O presidente Luiz Inácio Lula da Silva não quer o governo mobilizado pela tentativa de obter anistia para o deputado cassado José Dirceu (PT-SP). Na reunião da coordenação política, ontem, Lula deixou claro que o Planalto não deve se envolver, embora haja no palácio quem defenda a iniciativa favorável ao ex-ministro, a exemplo do assessor especial da Presidência Marco Aurélio Garcia.
Segundo um integrante do governo, Lula teme que o esforço pelo resgate político do ex-chefe da Casa Civil ofusque a prioridade número 1 do Executivo: a discussão e aprovação do Programa de Aceleração do Crescimento (PAC) pelo Congresso. Além disso, quer evitar a retomada de um tema tão desgastante para o governo como é o escândalo do mensalão.
A eleição da Câmara ajuda a entender a preocupação do presidente. Naquele caso, o PT contrariou Lula ao insistir na candidatura de Arlindo Chinaglia (PT-SP). No final, ele venceu a disputa contra Aldo Rebelo (PC do B-SP), inicialmente o favorito do Planalto.
Assim como Lula, vários deputados petistas também são contra a idéia de levar adiante o plano de anistiar José Dirceu, porque temem o desgaste do PT neste início de legislatura. Os menos ligados ao deputado cassado dizem que o tema dividiria a bancada e traria constrangimento a muitos companheiros de partido. Deputados próximos a Dirceu, como Cândido Vaccarezza (SP) e Carlos Zarattini (SP), embora favoráveis à anistia, insistem que o assunto não está em discussão no PT.
Para levar adiante a anistia, o PT precisaria escalar um deputado disposto a assumir o desgaste de encampar a causa. A idéia dos aliados do ex-ministro é obter 1,5 milhão de assinaturas para apresentar um projeto de lei de iniciativa popular. No entanto, esse tipo de projeto, para avançar no Legislativo, precisa ser formalmente apresentado por um parlamentar. Caso contrário, emperraria em uma série de exigências legais.

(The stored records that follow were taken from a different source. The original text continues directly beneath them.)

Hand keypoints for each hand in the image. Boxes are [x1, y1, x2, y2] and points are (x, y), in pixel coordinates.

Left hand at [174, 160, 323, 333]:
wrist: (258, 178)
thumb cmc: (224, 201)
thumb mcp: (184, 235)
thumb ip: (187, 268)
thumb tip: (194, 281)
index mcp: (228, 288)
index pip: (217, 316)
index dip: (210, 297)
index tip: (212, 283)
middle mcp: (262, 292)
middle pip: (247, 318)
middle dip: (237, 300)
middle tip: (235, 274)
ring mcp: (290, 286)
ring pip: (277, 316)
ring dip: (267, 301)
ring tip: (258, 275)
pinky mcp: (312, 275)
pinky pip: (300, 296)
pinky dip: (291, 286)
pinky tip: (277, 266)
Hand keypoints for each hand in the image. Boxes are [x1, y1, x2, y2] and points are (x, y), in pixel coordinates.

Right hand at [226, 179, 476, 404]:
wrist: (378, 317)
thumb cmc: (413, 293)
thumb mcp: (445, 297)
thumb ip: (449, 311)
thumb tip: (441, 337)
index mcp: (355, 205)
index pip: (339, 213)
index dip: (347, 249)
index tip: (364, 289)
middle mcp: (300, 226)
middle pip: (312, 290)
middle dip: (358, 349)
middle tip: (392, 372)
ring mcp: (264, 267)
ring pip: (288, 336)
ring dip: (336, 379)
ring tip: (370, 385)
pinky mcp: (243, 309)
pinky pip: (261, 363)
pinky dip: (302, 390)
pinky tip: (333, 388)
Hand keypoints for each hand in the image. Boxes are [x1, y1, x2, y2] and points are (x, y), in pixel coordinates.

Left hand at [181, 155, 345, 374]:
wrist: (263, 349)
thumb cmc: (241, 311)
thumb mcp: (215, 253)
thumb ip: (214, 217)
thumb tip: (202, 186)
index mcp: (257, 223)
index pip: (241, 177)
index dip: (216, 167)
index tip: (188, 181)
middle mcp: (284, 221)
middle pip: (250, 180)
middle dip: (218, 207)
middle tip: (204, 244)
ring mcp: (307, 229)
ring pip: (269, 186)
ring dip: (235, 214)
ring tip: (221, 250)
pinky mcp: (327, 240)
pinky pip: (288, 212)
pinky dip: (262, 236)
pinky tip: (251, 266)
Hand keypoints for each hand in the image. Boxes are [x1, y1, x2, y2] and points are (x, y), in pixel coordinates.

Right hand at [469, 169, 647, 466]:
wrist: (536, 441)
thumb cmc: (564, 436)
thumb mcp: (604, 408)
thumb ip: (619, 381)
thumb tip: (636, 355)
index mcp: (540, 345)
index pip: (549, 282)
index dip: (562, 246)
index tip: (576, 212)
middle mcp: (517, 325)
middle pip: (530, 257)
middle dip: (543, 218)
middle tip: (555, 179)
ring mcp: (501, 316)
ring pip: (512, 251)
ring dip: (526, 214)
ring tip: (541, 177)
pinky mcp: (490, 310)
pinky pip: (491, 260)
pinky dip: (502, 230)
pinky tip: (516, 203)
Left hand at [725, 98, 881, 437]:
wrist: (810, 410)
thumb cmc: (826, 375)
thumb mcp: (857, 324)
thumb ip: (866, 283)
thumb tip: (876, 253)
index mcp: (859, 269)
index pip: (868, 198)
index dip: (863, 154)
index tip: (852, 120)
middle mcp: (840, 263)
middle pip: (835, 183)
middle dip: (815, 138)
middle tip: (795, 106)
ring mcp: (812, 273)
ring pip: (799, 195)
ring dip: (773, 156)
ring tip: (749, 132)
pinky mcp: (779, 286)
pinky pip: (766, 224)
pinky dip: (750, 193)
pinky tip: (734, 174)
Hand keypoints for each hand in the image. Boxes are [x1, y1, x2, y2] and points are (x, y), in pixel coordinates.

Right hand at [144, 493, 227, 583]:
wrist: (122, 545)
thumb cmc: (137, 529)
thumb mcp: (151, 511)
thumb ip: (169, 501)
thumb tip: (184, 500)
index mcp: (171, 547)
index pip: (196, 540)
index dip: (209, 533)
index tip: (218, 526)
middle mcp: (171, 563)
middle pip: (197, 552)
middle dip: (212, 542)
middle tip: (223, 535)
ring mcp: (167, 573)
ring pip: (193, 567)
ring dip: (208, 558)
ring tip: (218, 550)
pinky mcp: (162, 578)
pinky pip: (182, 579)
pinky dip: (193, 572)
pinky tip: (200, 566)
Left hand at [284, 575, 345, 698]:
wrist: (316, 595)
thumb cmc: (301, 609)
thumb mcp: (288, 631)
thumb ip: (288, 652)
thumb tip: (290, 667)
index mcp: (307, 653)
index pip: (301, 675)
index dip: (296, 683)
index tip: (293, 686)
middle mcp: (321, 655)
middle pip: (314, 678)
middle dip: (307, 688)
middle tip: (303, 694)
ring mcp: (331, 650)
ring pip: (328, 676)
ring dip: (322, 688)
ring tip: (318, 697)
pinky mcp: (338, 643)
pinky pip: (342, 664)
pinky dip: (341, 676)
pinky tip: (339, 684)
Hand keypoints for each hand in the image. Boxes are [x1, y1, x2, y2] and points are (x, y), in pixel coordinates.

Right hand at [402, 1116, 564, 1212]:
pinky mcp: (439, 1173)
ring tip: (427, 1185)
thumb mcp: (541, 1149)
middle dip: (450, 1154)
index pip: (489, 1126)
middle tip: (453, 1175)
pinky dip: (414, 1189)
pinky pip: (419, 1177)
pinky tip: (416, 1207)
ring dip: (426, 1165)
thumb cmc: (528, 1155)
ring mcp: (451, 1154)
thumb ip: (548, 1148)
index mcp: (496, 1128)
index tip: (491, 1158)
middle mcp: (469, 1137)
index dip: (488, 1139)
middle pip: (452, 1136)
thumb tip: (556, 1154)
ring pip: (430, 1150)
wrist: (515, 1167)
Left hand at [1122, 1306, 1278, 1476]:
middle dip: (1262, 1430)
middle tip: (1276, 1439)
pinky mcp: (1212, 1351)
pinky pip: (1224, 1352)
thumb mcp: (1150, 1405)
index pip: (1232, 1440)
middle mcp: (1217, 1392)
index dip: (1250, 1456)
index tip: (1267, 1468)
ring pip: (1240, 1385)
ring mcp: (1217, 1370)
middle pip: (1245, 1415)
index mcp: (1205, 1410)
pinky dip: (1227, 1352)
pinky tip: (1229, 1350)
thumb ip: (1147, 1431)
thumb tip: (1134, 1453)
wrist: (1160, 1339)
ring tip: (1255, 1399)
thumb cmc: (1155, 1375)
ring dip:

Pelas regras do Legislativo, anistiar é mais fácil do que cassar. Para o plenário aprovar a cassação do mandato de um deputado, são necessários os votos de pelo menos 257 deputados – maioria absoluta entre os 513 parlamentares. No caso da anistia, basta a aprovação por maioria simples – metade mais um dos votos dos deputados presentes à sessão. A votação é aberta, como a de qualquer projeto de lei.
Os projetos de iniciativa popular estão previstos na Constituição e tramitam como projeto de lei normal, desde que tenham a assinatura de no mínimo 1% do eleitorado nacional distribuído em no mínimo cinco Estados. Embora um deputado pudesse apresentar isoladamente o projeto de anistia, os petistas próximos a Dirceu acreditam que as assinaturas emprestariam legitimidade à pretensão do ex-ministro.
No entanto, o histórico dos projetos de iniciativa popular apresentados na Câmara mostra que vão para frente os que são encampados por um deputado. Se isso não acontecer, a Câmara é obrigada a conferir cada assinatura, o título de eleitor do signatário e o endereço, o que praticamente inviabiliza o andamento do projeto de lei.
Projetos de iniciativa popular bem-sucedidos – como o que ampliou a lista de crimes hediondos, o que criou o Fundo de Moradia Popular e o que instituiu o crime da compra de votos – tiveram deputados ou o Poder Executivo como autores.
Um petista ouvido pelo Estado disse temer que o abaixo-assinado não alcance as adesões necessárias. “O PT não tem 1 milhão de filiados, não há garantia de que conseguisse o mínimo necessário de assinaturas”, afirmou o deputado.
Zarattini, apontado como um dos possíveis autores do projeto de anistia, diz que não faltariam parlamentares dispostos a encampar a causa, mas reitera que o assunto não está em pauta no PT. “Vocês estão criando uma não-pauta. Isto não foi debatido, não está colocado. Mas, como me perguntou, respondo que um deputado poderia apoiar”, afirmou Zarattini ontem, referindo-se a eventual projeto pró-Dirceu.
Como projeto de lei, a anistia, se aprovada na Câmara, teria que ir a votação no Senado. Se passasse, iria à sanção do presidente da República. Em 1995, o senador Humberto Lucena (PMDB-PB), que teve o mandato cassado pelo uso da gráfica do Senado para imprimir material de campanha, foi anistiado. A anistia foi aprovada no Legislativo e sancionada por Fernando Henrique Cardoso.